Interdepartmental Program in Bioinformatics, University of California, Los Angeles, California, USA.
Nat Genet. 2012 May 20;44(6):725-31. doi: 10.1038/ng.2285.
Characterizing genetic diversity within and between populations has broad applications in studies of human disease and evolution. We propose a new approach, spatial ancestry analysis, for the modeling of genotypes in two- or three-dimensional space. In spatial ancestry analysis (SPA), we explicitly model the spatial distribution of each SNP by assigning an allele frequency as a continuous function in geographic space. We show that the explicit modeling of the allele frequency allows individuals to be localized on the map on the basis of their genetic information alone. We apply our SPA method to a European and a worldwide population genetic variation data set and identify SNPs showing large gradients in allele frequency, and we suggest these as candidate regions under selection. These regions include SNPs in the well-characterized LCT region, as well as at loci including FOXP2, OCA2 and LRP1B.
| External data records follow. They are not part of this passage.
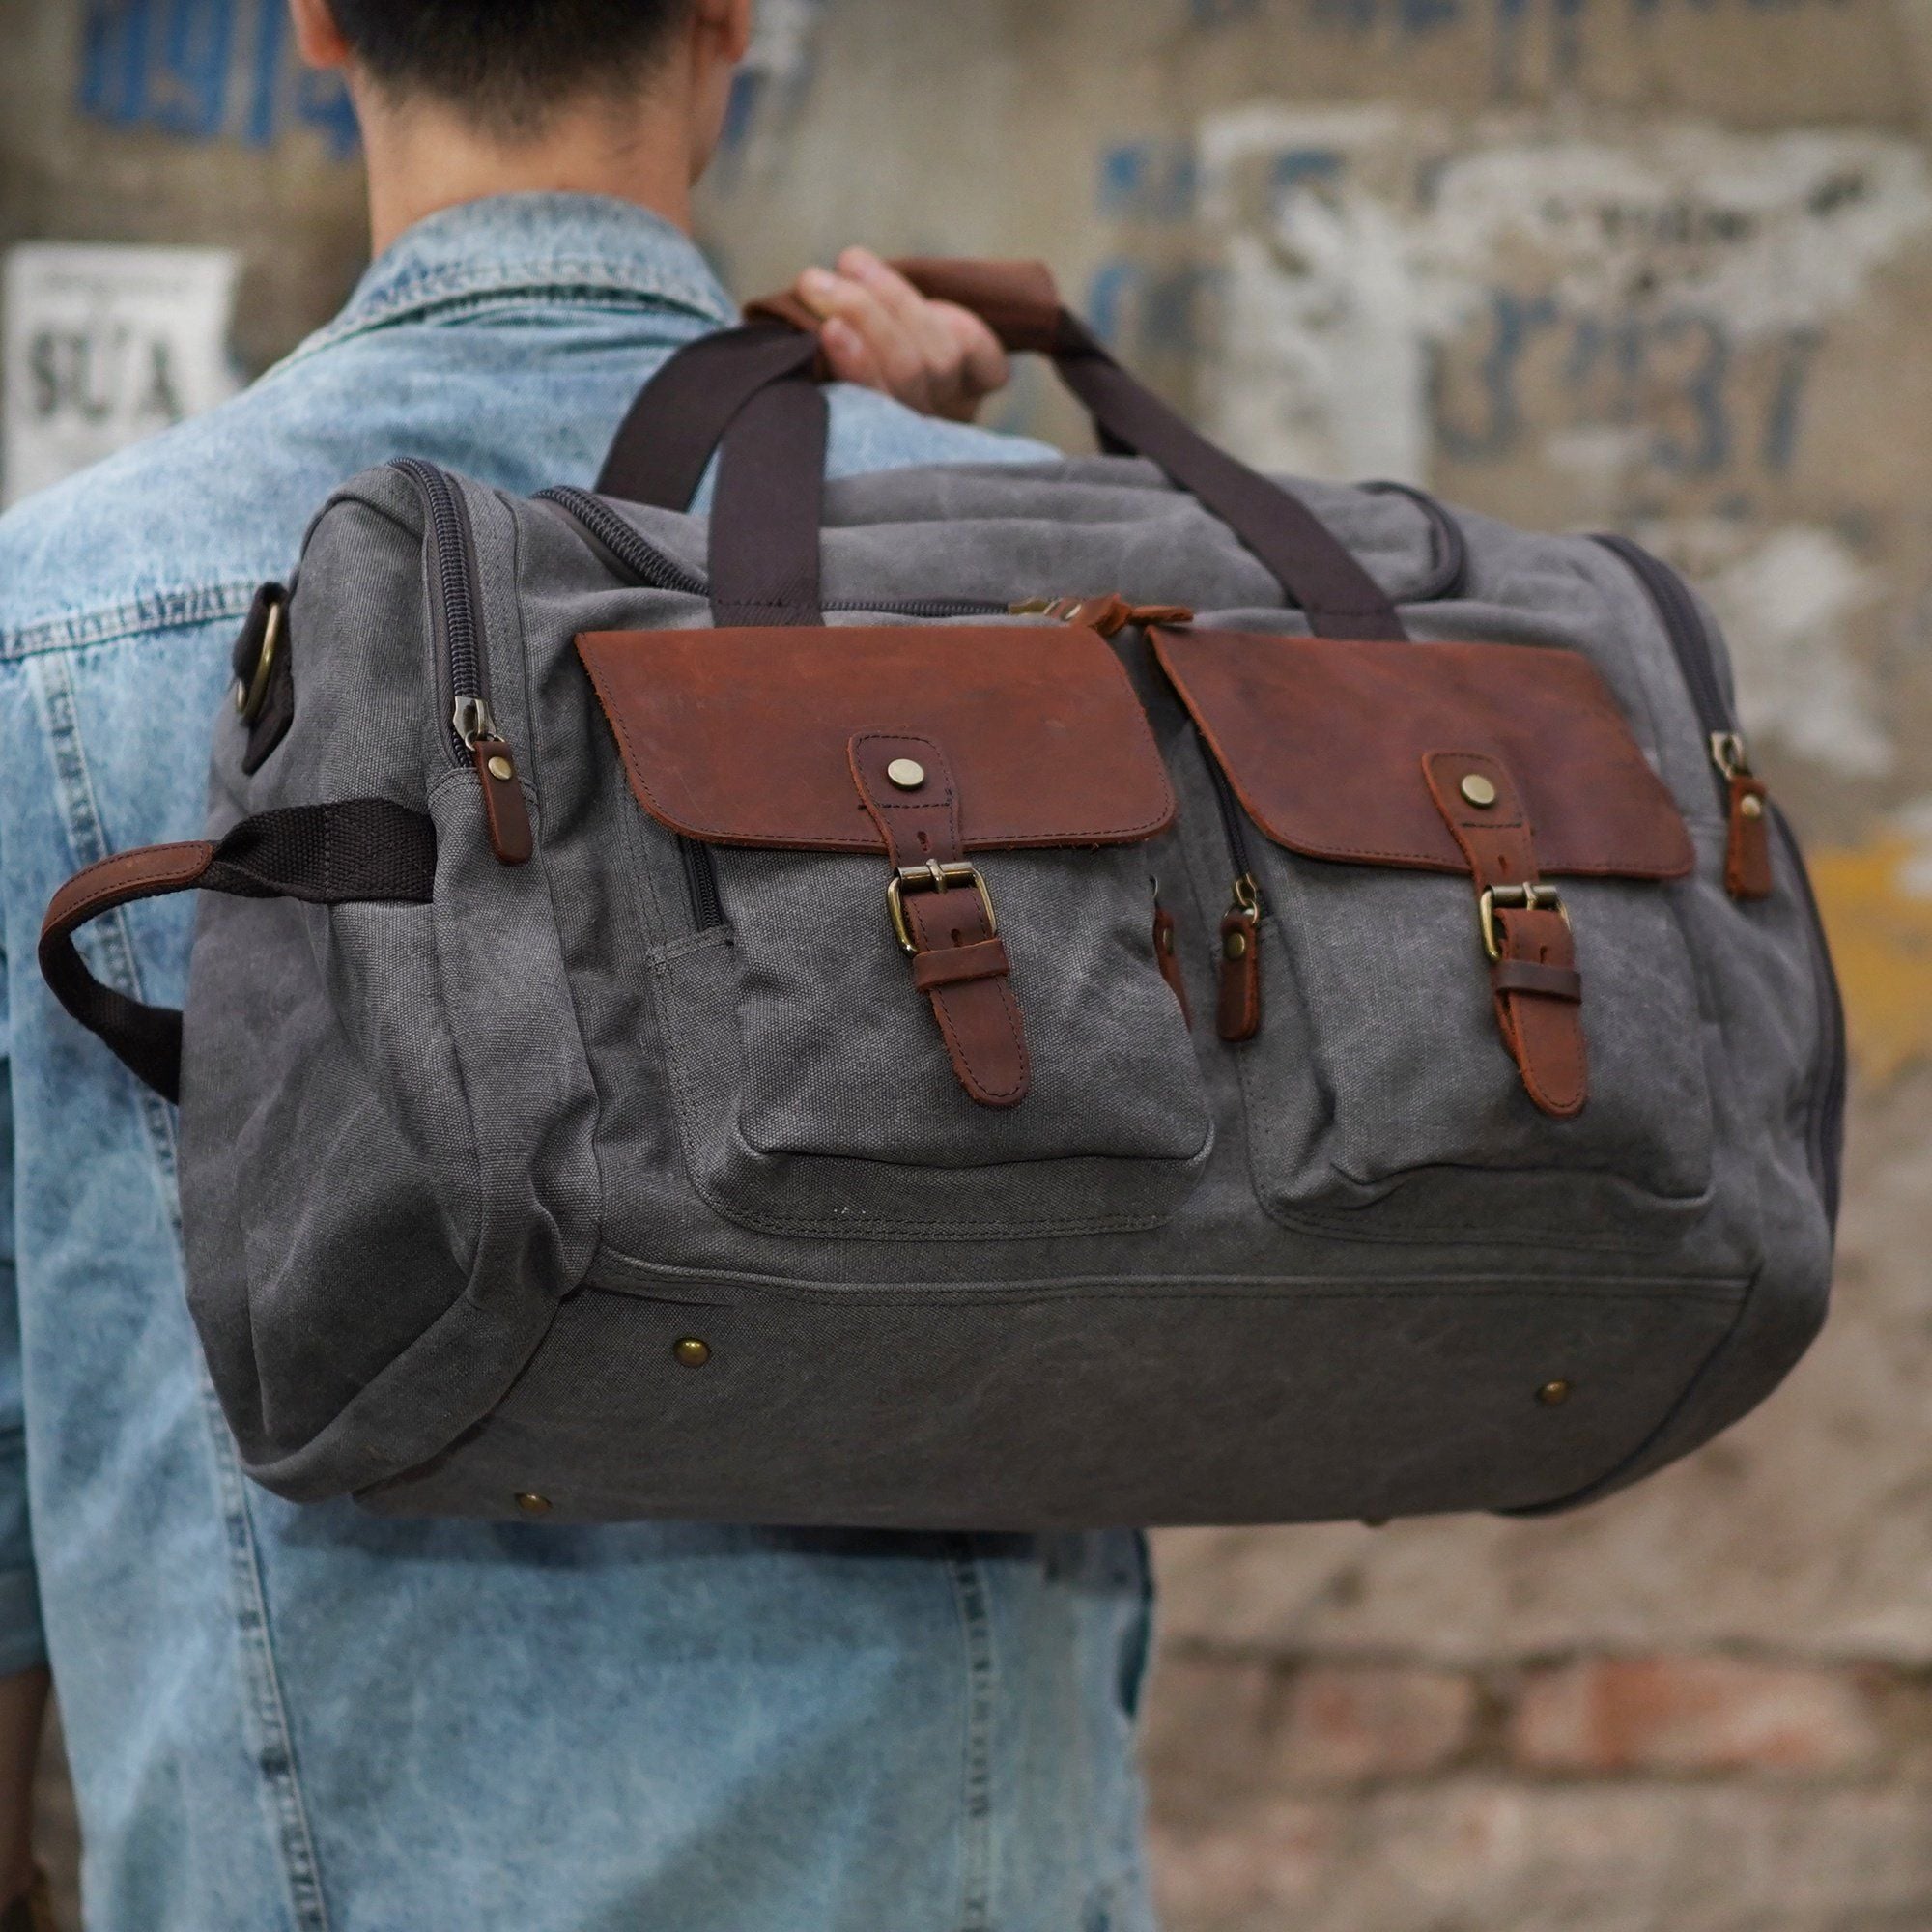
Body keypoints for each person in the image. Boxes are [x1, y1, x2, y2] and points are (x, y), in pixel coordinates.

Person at [0, 4, 1158, 1927]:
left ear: (316, 22)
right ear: (731, 19)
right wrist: (952, 504)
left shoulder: (45, 617)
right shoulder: (1010, 565)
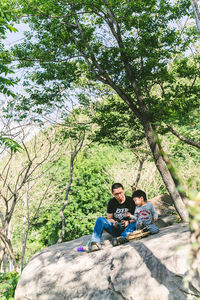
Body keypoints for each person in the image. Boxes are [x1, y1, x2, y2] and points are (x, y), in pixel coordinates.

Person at [88, 183, 137, 252]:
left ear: (124, 191)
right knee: (100, 219)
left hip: (128, 227)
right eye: (116, 194)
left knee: (135, 223)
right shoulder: (111, 202)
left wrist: (128, 222)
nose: (119, 196)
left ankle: (121, 239)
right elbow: (109, 218)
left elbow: (137, 217)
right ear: (113, 194)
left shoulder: (131, 201)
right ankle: (94, 243)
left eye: (121, 193)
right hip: (116, 228)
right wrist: (114, 222)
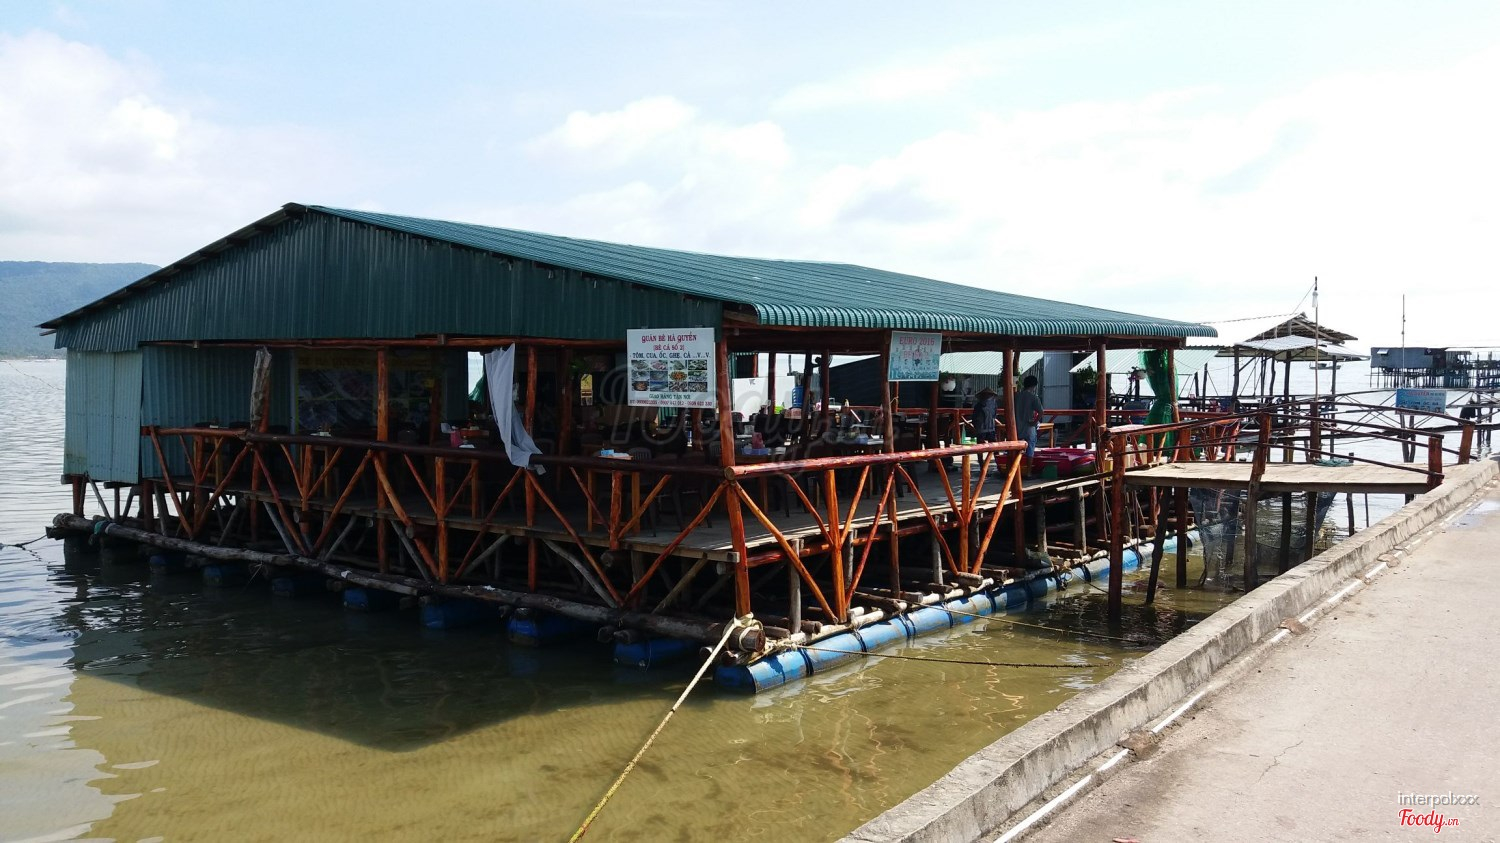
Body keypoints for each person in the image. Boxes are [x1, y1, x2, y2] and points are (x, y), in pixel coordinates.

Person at [1015, 375, 1044, 457]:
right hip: (1028, 426)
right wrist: (1034, 422)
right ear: (1034, 386)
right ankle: (1029, 465)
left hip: (1016, 426)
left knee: (1016, 449)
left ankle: (1017, 463)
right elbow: (1041, 412)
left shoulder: (1016, 396)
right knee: (1030, 448)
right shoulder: (1033, 397)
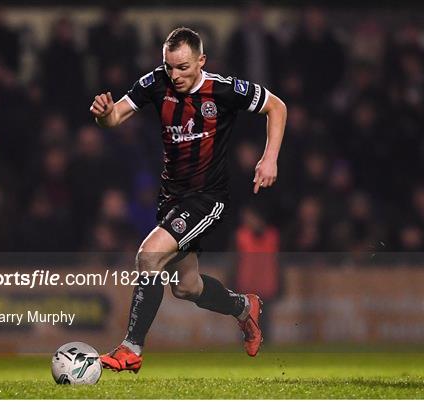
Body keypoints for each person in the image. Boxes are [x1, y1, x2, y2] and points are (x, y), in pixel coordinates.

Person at [89, 27, 286, 373]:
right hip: (172, 198)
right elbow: (115, 117)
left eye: (183, 67)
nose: (175, 75)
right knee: (186, 287)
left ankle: (131, 349)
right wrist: (104, 114)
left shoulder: (224, 89)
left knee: (148, 257)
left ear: (201, 61)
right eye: (169, 67)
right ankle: (244, 308)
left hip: (207, 198)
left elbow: (277, 107)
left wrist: (269, 158)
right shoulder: (155, 83)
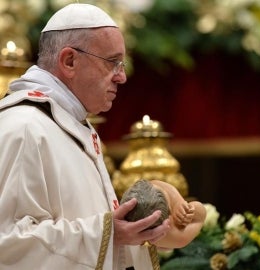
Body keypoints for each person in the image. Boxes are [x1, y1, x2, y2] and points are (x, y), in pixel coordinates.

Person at [0, 3, 170, 270]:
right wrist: (109, 234)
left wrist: (134, 230)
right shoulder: (24, 128)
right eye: (112, 62)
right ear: (69, 61)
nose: (122, 77)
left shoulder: (68, 123)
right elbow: (8, 245)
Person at [120, 179, 207, 249]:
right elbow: (199, 214)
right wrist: (188, 208)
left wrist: (177, 201)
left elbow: (154, 183)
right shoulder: (171, 233)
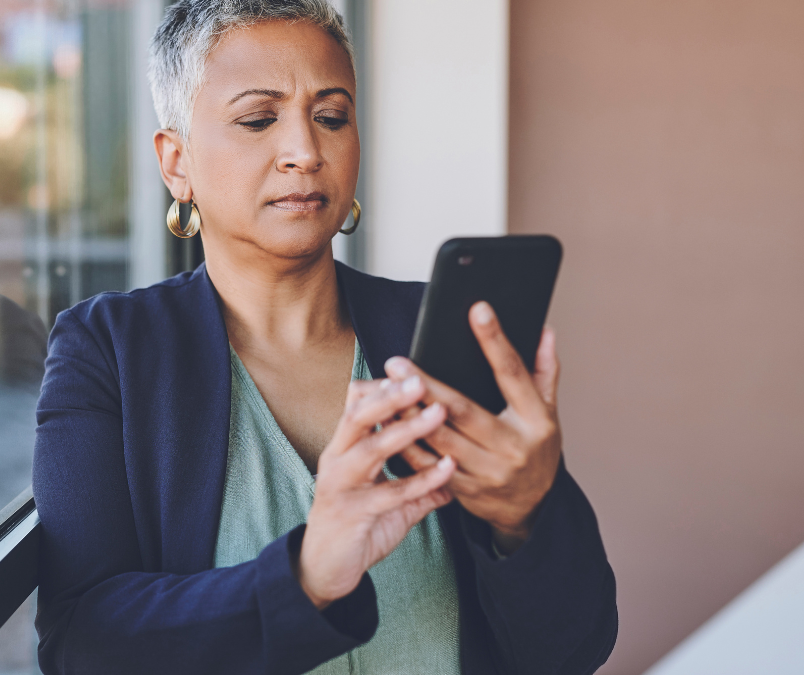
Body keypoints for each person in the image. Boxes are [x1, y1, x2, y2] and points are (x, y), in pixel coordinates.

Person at [31, 1, 617, 673]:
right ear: (176, 162)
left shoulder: (438, 337)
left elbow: (577, 646)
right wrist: (305, 576)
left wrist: (527, 518)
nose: (305, 152)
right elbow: (80, 642)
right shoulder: (107, 348)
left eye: (331, 117)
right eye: (258, 118)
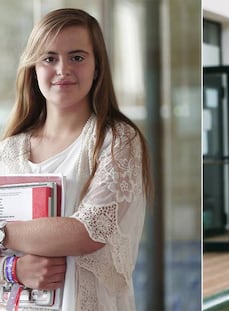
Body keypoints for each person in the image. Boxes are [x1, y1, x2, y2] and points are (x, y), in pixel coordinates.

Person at [0, 8, 151, 311]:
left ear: (97, 68)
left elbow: (88, 231)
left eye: (78, 57)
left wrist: (3, 232)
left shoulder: (116, 140)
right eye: (49, 58)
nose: (63, 69)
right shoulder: (8, 151)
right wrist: (13, 269)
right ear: (33, 68)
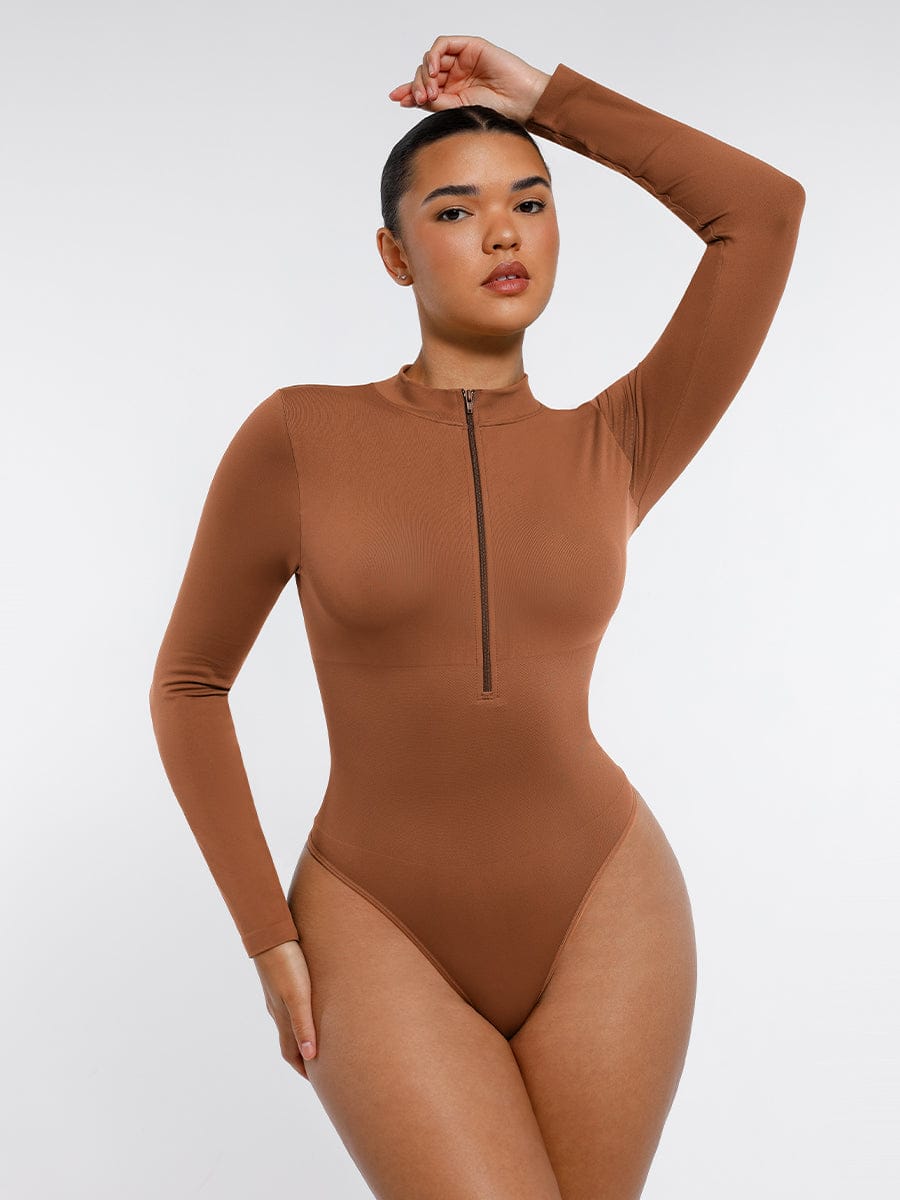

研究人类疾病和进化的广泛应用涉及到对群体内部和群体之间遗传多样性的特征描述。我们提出了一种新的方法,即空间亲缘关系分析,用于在二维或三维空间中对基因型进行建模。在空间亲缘关系分析(SPA)中,我们通过将等位基因频率分配为地理空间中的连续函数,明确地对每个 SNP 的空间分布进行建模。我们表明,等位基因频率的显式建模允许仅根据遗传信息将个体定位在地图上。我们将我们的 SPA 方法应用于欧洲和全球人口遗传变异数据集,并确定了显示等位基因频率大梯度的 SNP,我们认为这些 SNP 是选择作用下的候选区域。这些区域包括在 well-characterized LCT 区域中的 SNP,以及包括 FOXP2、OCA2 和 LRP1B 在内的基因座中的 SNP。